Court Opinion

ID: 9574788
Source: CourtListenerOpinion
Date Created: 2023-08-21 21:08:25.52085+00
Date Added: 2024-06-11T12:45:13.251798
License: Public Domain

Buchanan, J.,
dissenting.
The will of Annie C. Leece devised the land in question in this case to her son, John S. Leece, “during his lifetime, and if he dies without heirs,” then to be sold and divided among three named grandchildren of the testatrix. As is conceded, John S. Leece took a life estate, with remainder to his heirs, if he had an heir.
•The statutes alone determine who are the heirs of a person dying. The adoption statutes fix the status and rights of an adopted child, and provide that “to all intents and purposes” he is the child of the adopter, and “entitled to all the rights and privileges * * of a child *492* * born in lawful wedlock”. Code 1950, § 63-357. And a legally adopted child inherits from and through the adopting parents according to the statute of descent and distribution. Section 63-358, as amended.
* Considered in connection with the broad and comprehensive language employed, they [the adoption statutes] emphasize the specific intention to put an adopted child on the same footing as the natural child, thus giving him the right to take by representation what his adopting parent would have taken had he been alive, or what the natural child would have taken, had there been one, upon the death of his father intestate.” McFadden v. McNorton, 193 Va. 455, 462, 69 S. E. 2d 445,450.
It is our duty, so it seems to me, to give effect to the plain language of the adoption statutes as they are written, and that where a will gives a remainder to a life tenant’s heirs, the word “heirs” includes an adopted child unless it is clear from the language of the will that the testator intended otherwise.
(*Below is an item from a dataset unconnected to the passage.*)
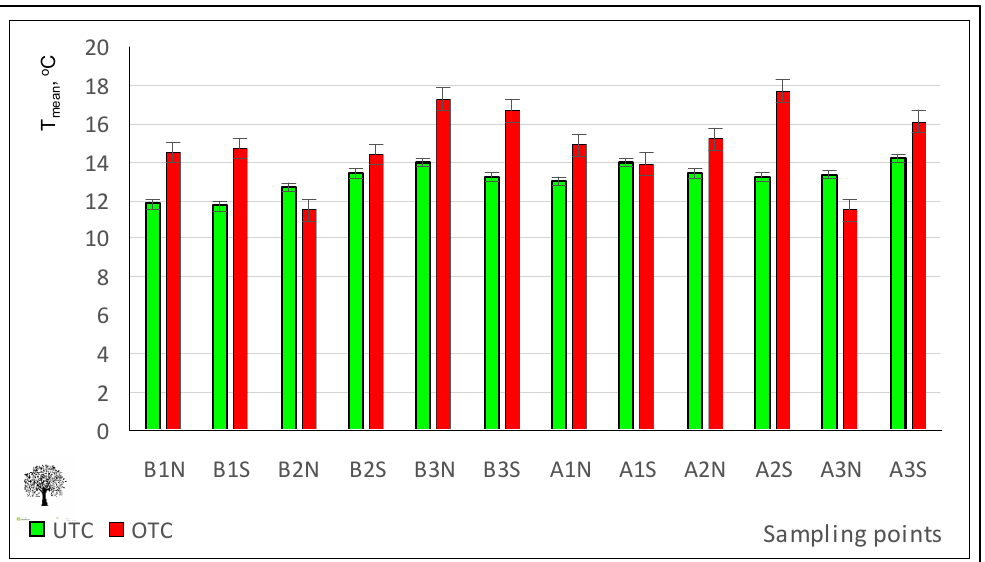
Figure 18. Mean temperature (T mean ) in April 2016, outside tree canopy (OTC) and under tree canopy (UTC).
In Dickenson v. Buck, 169 Va. 39, 192 S. E. 748, the testator devised his farm to his son, Henry P. Dickenson, “during his life and at his death to his ‘legal heirs’ ”. The son had no children of his own but ten years after the death of the testator he adopted a son. The main contention in the case, says the opinion, was that the adopted son was not in the contemplation of the testator when the will was made “and that the testator never intended his estate to pass from his blood to a stranger,” 169 Va. at 41, 192 S. E. at 749. We held:
“The broad language of the statute has made the appellant the heir of the adopting parent just as though he were a child by birth. The adopted child and the child by birth stand alike and equally as the heirs of the foster parent. Therefore, the appellant was the sole heir at law or ‘legal heir’ of Henry P. Dickenson, the foster father and life tenant at the time of the latter’s death. Being such, he necessarily was the remainderman intended by the testator to take the estate, if we give effect and meaning to the clear and unambiguous language of the testator, which, of course, we must do.
“* * When we consider the devise and the adoption statute together, it is obvious that the devise in remainder is to the legal heirs of Henry P. Dickenson and the adoption statute creates the legal heir of the life tenant and places the appellant in that position.” 169 Va. at 44, 192 S. E. at 750-51.
*493That case is not distinguishable from this and in my view the decision here should be controlled by it rather than by Newsome v. Scott, 200 Va. 833, 108 S. E. 2d 369, cited in the court’s opinion. In that case a majority of the court was able to find in the language of the will and the circumstances an intent of the testator not to include an adopted child in the word “heir” used in that will.
There is less in this case than in that to serve as a basis for a similar conclusion. The court says that the word “heirs” in this will should be construed to mean “heirs of the body” or “issue”. But that is not what this testatrix said. Those are the words of the court, not of the testatrix. We should construe wills as they are written. “The ‘intention of the testator must be gathered from the language used by him and not from facts and circumstances which tend to show he intended to say something else.’ ” Spicely v. Jones, 199 Va. 703, 706, 101 S. E. 2d 567, 569. The true inquiry is not what the testator meant to say but what the words he used do say. We have said so many times. 20 Mich. Jur., Wills, § 81, p. 252.
I would reverse the case and hold that the adopted child took under the will.
Mr. Justice Spratley joins in this dissent.